WHAT IS REQUIRED:
Could you return every line of the records below that contains the word "repeating"?

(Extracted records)

▼

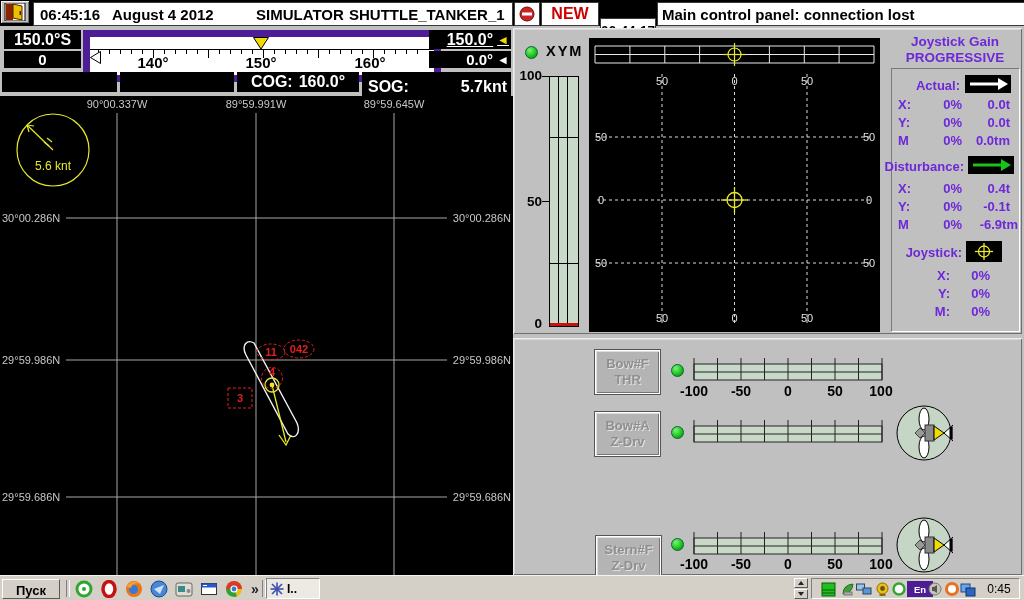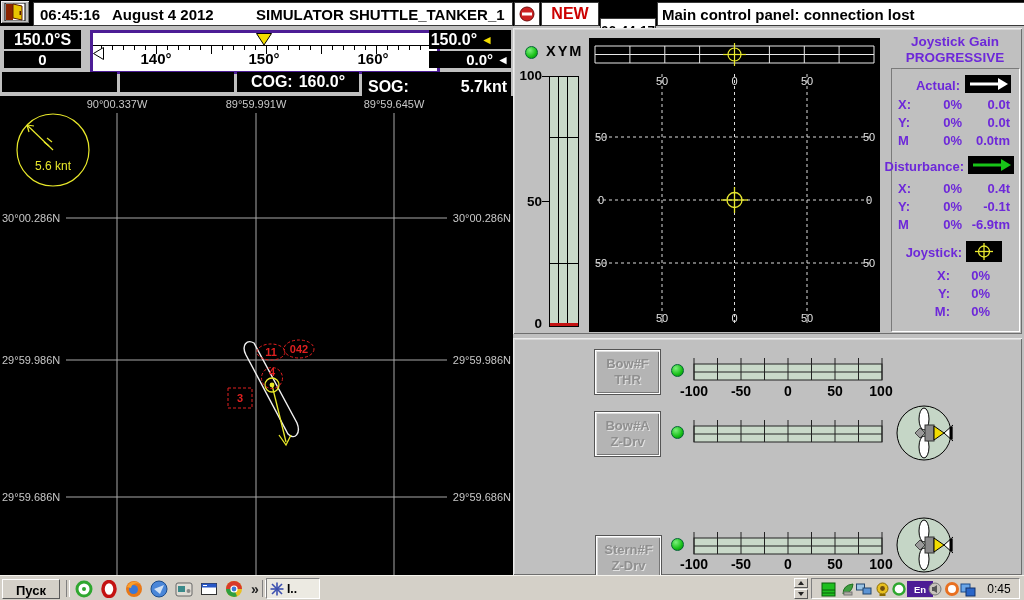--- a/index.html
+++ b/index.html
@@ -9,21 +9,21 @@
   svg text{font-family:"Liberation Sans",sans-serif;}
   
   #topbar{left:0;top:0;width:1024px;height:26px;background:#000;}
   .tb-box{position:absolute;background:#fff;border:1px solid #3a3a3a;color:#000;font-weight:bold;
           display:flex;align-items:center;overflow:hidden;white-space:nowrap;}
   #door-btn{left:2px;top:2px;width:28px;height:22px;background:#c0c0c0;border:1px solid #000;
             box-shadow:inset 1px 1px 0 #f0f0f0, inset -1px -1px 0 #707070;display:flex;align-items:center;justify-content:center;}
   
   #hdgstrip{left:0;top:26px;width:513px;height:70px;background:#c0c0c0;}
   .blk{position:absolute;background:#000;color:#fff;font-weight:bold;display:flex;align-items:center;justify-content:center;}
-  #tape{left:90px;top:30px;width:344px;height:38px;background:#fff;border:3px solid #4c1d95;position:absolute;}
+  #tape{left:83px;top:30px;width:344px;height:38px;background:#fff;border:7px solid #4c1d95;position:absolute;}
   #tape .hline{position:absolute;left:0;right:0;top:12px;height:1px;background:#000;}
   #tape .minor{position:absolute;left:8px;top:13px;width:326px;height:4px;
      background:repeating-linear-gradient(to right,#000 0 1px,transparent 1px 11px);}
   #tape .major{position:absolute;left:8px;top:13px;width:326px;height:8px;
      background:repeating-linear-gradient(to right,#000 0 1px,transparent 1px 55px);}
   .tapelab{position:absolute;top:17px;transform:translateX(-50%);font-weight:bold;font-size:15px;color:#000;}
   .tri{font-size:12px;line-height:1;}
   
   .panel{position:absolute;background:#c0c0c0;
      box-shadow:inset 1px 1px 0 #ececec, inset -1px -1px 0 #6e6e6e, inset 2px 2px 0 #d8d8d8;}
@@ -107,21 +107,21 @@
     <div class="minor"></div>
     <div class="major"></div>
     <svg class="abs" style="left:0;top:14px;" width="11" height="13" viewBox="0 0 11 13">
       <polygon points="10.5,0.5 10.5,12.5 0.5,6.5" fill="#fff" stroke="#000"></polygon>
     </svg>
     <span class="tapelab" style="left:63px;">140°</span>
     <span class="tapelab" style="left:171px;">150°</span>
     <span class="tapelab" style="left:280px;">160°</span>
   </div>
 
-  <div class="blk" style="left:429px;top:4px;width:82px;height:19px;justify-content:flex-end;font-size:16px;gap:4px;padding-right:18px;box-sizing:border-box;">
+  <div class="blk" style="left:429px;top:4px;width:82px;height:19px;justify-content:flex-end;font-size:16px;gap:4px;padding-right:2px;box-sizing:border-box;text-decoration:underline;">
     <span>150.0°</span>
     <span class="tri" style="color:#f2dc00;">◄</span>
   </div>
   <div class="blk" style="left:429px;top:25px;width:82px;height:17px;justify-content:flex-end;font-size:15px;gap:4px;padding-right:2px;box-sizing:border-box;">
     <span>0.0°</span>
     <span class="tri" style="color:#fff;">◄</span>
   </div>
 
   <div class="blk" style="left:2px;top:46px;width:115px;height:20px;"></div>
   <div class="blk" style="left:120px;top:46px;width:114px;height:20px;"></div>
@@ -290,21 +290,21 @@
   </svg>
 </div>
 <div class="jrow" style="left:898px;top:181px;">X:</div>
 <div class="jrow r" style="left:922px;top:181px;width:40px;">0%</div>
 <div class="jrow r" style="left:948px;top:181px;width:62px;">0.4t</div>
 <div class="jrow" style="left:898px;top:199px;">Y:</div>
 <div class="jrow r" style="left:922px;top:199px;width:40px;">0%</div>
 <div class="jrow r" style="left:948px;top:199px;width:62px;">-0.1t</div>
 <div class="jrow" style="left:898px;top:217px;">M</div>
 <div class="jrow r" style="left:922px;top:217px;width:40px;">0%</div>
-<div class="jrow r" style="left:948px;top:217px;width:62px;">-6.9tm</div>
+<div class="jrow r" style="left:948px;top:217px;width:62px;padding-left:8px;">-6.9tm</div>
 
 <div class="jrow r" style="left:888px;top:245px;width:74px;">Joystick:</div>
 <div class="ibox" style="left:966px;top:241px;width:36px;height:21px;">
   <svg width="22" height="17" viewBox="0 0 22 17">
     <circle cx="11" cy="8.5" r="5.5" fill="none" stroke="#e8e830" stroke-width="1.3"></circle>
     <line x1="2" y1="8.5" x2="20" y2="8.5" stroke="#e8e830" stroke-width="1.3"></line>
     <line x1="11" y1="0" x2="11" y2="17" stroke="#e8e830" stroke-width="1.3"></line>
   </svg>
 </div>
 <div class="jrow r" style="left:926px;top:268px;width:24px;">X:</div>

▲

RESPONSE FOR THIS EXERCISE:
      background:repeating-linear-gradient(to right,#000 0 1px,transparent 1px 11px);}
      background:repeating-linear-gradient(to right,#000 0 1px,transparent 1px 55px);}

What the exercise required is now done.